Unfortunately for Han Lay, despite all the cheers and accolades that she received for her bravery and courageous antics, she now finds herself in a predicament that has forced her to completely go under cover so as to escape any legal repercussions or otherwise, that may arise from her actions.

When Thaw Nandar Aung, popularly known as Han Lay, Miss Grand Myanmar, spoke out last week against alleged atrocities committed by her country’s military, her speech turned heads.

“Today in my country Myanmar … there are so many people dying,” she said at the Miss Grand International 2020 event in Thailand. “Please help Myanmar. We need your urgent international help right now.”

Han Lay said she knew before she left for Thailand that she would be potentially putting herself at risk and would need to stay there for a while.

“I am so worried about my family and my security because I spoke out a lot about the military and the situation in Myanmar. In Myanmar everyone knows there are limits on speaking out about what is happening,” she said.

“My friends told me to not come back to Myanmar.”

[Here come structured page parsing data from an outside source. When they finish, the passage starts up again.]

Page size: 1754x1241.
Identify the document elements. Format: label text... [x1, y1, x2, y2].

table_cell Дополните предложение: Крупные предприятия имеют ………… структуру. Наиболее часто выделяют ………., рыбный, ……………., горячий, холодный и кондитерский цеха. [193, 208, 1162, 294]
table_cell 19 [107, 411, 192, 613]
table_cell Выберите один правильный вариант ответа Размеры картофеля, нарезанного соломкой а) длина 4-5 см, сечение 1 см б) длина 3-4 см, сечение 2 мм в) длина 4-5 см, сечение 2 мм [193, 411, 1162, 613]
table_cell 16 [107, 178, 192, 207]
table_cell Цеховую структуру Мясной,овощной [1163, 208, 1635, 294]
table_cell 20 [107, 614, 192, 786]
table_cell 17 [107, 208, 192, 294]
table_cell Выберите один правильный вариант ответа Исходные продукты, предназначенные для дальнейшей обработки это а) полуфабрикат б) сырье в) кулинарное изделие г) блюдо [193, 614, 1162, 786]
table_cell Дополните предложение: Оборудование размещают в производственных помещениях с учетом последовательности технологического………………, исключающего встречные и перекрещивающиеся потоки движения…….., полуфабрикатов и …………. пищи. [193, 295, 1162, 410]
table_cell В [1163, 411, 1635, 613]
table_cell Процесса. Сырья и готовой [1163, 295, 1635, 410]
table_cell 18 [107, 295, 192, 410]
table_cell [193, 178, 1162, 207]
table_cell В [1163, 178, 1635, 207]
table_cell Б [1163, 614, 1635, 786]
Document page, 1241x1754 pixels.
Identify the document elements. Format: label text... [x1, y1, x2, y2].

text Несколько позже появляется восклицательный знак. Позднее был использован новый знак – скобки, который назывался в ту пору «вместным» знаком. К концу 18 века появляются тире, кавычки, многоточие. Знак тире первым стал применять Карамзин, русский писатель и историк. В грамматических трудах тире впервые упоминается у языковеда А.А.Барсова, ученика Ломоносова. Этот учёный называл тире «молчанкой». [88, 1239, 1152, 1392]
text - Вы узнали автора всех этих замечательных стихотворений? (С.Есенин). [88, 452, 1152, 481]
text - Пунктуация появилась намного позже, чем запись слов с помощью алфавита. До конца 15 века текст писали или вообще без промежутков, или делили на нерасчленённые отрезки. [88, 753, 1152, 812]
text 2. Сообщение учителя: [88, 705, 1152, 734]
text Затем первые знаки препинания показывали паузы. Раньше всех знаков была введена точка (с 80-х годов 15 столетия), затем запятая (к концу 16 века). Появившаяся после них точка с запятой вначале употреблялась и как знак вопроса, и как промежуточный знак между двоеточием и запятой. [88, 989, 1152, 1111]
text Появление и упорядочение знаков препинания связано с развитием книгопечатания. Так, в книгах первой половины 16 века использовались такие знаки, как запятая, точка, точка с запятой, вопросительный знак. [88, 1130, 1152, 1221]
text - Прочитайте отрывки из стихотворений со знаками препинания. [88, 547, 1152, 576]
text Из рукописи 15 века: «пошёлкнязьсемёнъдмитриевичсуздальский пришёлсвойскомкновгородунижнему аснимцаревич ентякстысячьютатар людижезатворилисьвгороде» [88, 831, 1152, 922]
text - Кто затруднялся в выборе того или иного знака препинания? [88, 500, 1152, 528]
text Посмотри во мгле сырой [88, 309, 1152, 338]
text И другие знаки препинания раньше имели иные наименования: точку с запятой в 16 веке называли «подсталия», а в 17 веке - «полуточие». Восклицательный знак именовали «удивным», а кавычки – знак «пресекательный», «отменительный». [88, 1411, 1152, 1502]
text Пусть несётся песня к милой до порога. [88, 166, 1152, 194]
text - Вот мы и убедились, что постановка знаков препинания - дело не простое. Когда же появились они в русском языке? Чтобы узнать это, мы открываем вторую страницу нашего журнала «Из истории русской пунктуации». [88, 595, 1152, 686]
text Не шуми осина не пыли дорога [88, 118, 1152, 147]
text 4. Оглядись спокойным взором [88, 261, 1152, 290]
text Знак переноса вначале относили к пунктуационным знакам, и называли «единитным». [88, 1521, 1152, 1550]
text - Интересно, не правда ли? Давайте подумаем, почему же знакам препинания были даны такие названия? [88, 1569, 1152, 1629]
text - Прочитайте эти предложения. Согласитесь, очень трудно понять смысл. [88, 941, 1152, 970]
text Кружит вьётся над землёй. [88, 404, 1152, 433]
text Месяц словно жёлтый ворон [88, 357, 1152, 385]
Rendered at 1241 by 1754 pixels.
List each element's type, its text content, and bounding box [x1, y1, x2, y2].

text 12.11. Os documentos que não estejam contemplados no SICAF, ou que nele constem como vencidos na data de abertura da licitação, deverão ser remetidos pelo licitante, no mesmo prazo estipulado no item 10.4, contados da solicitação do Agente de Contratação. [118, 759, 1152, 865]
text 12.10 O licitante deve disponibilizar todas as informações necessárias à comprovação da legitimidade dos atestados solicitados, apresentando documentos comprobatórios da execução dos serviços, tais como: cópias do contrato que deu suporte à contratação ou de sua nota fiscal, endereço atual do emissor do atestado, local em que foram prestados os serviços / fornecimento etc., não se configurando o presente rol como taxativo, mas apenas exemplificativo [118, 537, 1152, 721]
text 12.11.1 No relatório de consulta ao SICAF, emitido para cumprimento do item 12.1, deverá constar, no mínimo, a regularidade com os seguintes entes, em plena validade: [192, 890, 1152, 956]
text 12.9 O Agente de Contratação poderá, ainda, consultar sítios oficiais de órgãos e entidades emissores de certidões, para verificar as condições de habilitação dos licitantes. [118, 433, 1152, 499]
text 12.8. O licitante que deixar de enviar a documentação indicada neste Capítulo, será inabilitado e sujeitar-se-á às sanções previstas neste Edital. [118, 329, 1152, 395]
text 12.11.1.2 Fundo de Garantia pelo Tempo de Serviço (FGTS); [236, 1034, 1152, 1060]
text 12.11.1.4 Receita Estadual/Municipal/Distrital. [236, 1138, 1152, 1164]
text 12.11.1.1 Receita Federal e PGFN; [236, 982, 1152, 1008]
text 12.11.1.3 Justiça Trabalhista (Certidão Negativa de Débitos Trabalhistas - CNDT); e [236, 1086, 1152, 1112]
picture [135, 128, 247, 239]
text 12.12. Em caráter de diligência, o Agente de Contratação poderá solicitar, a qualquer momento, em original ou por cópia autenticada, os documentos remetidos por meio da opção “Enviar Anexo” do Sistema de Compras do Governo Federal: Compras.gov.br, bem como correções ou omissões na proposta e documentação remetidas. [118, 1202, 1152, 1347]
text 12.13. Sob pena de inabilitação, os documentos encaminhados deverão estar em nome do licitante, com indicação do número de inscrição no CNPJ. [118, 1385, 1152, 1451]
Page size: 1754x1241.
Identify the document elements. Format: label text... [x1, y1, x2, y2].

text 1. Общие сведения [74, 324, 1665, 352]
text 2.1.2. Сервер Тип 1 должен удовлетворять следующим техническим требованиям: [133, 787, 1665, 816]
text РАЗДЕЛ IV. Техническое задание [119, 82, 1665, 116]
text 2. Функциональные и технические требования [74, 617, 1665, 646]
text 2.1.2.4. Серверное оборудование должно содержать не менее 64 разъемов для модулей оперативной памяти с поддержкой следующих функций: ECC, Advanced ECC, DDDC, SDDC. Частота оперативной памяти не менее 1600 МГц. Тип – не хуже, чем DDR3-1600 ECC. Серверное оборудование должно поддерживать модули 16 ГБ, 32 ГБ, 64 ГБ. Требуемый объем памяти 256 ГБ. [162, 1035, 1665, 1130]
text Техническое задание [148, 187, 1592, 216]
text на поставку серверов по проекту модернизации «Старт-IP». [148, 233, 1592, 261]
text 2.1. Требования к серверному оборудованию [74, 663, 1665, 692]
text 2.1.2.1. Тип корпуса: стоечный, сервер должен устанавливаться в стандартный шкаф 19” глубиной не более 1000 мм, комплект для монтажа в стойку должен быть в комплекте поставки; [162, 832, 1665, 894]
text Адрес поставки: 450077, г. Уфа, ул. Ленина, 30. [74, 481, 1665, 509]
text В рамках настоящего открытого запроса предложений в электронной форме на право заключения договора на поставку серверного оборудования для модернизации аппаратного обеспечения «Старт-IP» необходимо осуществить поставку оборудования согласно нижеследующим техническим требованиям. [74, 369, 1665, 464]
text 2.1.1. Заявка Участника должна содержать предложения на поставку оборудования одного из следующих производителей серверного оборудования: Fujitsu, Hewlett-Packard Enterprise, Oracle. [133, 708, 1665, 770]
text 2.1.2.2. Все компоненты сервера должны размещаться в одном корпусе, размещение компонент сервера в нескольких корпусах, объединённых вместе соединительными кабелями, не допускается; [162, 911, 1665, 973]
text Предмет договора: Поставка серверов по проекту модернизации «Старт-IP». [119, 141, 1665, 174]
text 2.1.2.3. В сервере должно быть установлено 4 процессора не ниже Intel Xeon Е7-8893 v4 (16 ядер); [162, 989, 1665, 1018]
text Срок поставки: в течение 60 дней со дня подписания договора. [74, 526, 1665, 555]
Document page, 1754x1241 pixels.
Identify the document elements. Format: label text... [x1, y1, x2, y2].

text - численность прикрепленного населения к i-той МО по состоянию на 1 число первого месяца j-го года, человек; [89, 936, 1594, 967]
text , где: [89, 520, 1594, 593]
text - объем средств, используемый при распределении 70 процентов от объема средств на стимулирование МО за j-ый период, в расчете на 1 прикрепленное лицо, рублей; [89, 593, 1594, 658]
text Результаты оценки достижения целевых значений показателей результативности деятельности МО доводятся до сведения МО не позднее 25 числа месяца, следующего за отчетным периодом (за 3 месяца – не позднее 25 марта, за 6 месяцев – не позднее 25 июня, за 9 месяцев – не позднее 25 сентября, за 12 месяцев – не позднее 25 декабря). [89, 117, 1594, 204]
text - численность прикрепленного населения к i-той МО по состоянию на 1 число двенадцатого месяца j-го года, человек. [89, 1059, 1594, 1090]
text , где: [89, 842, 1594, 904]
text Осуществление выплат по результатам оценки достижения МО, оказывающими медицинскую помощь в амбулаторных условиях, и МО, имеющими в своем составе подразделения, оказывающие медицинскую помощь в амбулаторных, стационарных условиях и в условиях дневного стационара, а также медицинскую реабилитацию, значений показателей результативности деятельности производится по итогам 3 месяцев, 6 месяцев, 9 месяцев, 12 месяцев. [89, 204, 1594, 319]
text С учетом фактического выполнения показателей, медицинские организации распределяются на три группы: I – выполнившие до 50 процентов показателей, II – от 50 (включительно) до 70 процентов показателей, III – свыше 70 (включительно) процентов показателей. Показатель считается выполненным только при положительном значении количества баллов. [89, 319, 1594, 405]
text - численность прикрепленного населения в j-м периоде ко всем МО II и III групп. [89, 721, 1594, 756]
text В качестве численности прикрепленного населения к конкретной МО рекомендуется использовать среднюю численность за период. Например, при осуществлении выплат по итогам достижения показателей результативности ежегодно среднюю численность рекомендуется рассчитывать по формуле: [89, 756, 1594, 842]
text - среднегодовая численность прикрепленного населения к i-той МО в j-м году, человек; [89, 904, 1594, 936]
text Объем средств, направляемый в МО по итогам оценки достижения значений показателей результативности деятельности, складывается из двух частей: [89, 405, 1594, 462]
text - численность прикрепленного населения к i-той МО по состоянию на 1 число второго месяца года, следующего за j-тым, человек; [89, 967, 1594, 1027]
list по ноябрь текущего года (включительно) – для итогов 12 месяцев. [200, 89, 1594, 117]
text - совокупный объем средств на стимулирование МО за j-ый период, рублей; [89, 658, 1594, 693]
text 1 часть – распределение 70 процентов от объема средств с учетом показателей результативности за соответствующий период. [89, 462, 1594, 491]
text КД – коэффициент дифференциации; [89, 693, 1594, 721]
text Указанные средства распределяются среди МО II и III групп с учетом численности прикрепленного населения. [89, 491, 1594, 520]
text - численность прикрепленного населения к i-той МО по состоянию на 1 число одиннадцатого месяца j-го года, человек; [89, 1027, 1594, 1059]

Her fears are not unfounded. Security forces issued arrest warrants last week for 18 celebrities, social media “influencers” and two journalists under a law against material “intended to cause a member of the armed forces to mutiny or disregard their duty”, state media reported. All of them had spoken out against the coup.

The unrest in Myanmar began two months ago when the military seized control of the country, undoing a democratic election in which Aung San Suu Kyi’s National League for Democracy (NLD) party won by a landslide.

When tens of thousands of people took to the streets nationwide to protest the coup, the military used water cannon to disperse them. After a week, the response escalated to rubber bullets and then live ammunition.